Though backlashes aren’t always predictable, some topics are more likely than others to create trouble for humourists. “In the 1980s, the taboos were the military regime and Kemalism [the founding ideology of the Republic of Turkey]”, author Eğilmezler Boylan said. “Under the current government, this has shifted to religion as the political environment became more conservative.”

“Drawing the Ottoman sultans in a way that isn’t seen as respectful can get you into trouble too”, cartoonist Dinlenmiş added. Dinlenmiş cited football teams as another sensitive topic in a country where fans are fervent about their loyalties.

“No topics are really off-limit for us, but you have to be more careful with your language on the ones that are known to be sensitive, like insulting the president or religion”, Zaytung founder Bilginer said.

As the constraints on humourists in Turkey change with the times, so do their fortunes. The current boom in independent online publishing, and the widespread use of social media, has given them new platforms for their work that feel freer in some ways than traditional media.
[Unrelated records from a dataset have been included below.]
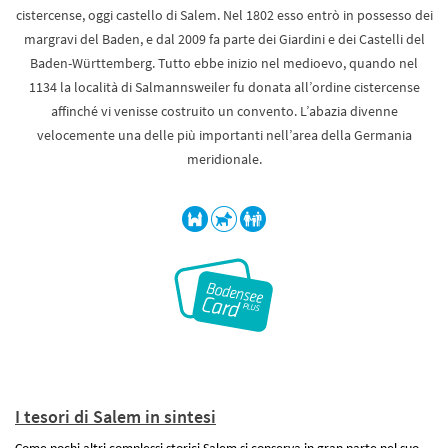
cistercense, oggi castello di Salem. Nel 1802 esso entrò in possesso dei
margravi del Baden, e dal 2009 fa parte dei Giardini e dei Castelli del
Baden-Württemberg. Tutto ebbe inizio nel medioevo, quando nel
1134 la località di Salmannsweiler fu donata all’ordine cistercense
affinché vi venisse costruito un convento. L’abazia divenne
velocemente una delle più importanti nell’area della Germania
meridionale.
I tesori di Salem in sintesi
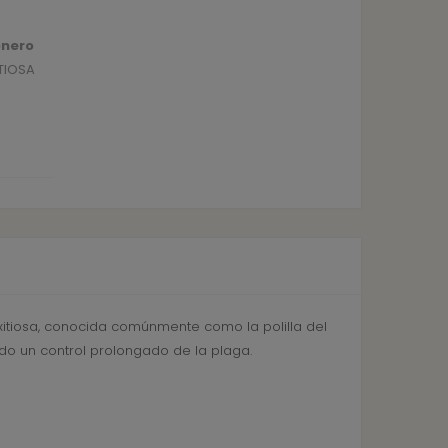
onero
TIOSA
itiosa, conocida comúnmente como la polilla del
o un control prolongado de la plaga.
But popularity doesn’t necessarily come with profitability.

“Publications like Penguen had way more followers [online] than subscribers”, Battê said of the beloved comic magazine, which closed in 2017. “And it’s hard to get royalties for your work in the social media age; even some of the most popular cartoonists I know have to draw advertisements to make a living.”

And while Turkey’s ever-tumultuous politics provide satirists with plenty of material, it can also create fatigue among the reading public.

“People assume that satire will flourish under authoritarian rule, but that isn’t always the case; there needs to be hope that things will change”, Dinlenmiş said. “Continuing to draw even when I don’t feel like it, even when it seems like people aren’t paying attention, is a kind of resistance.”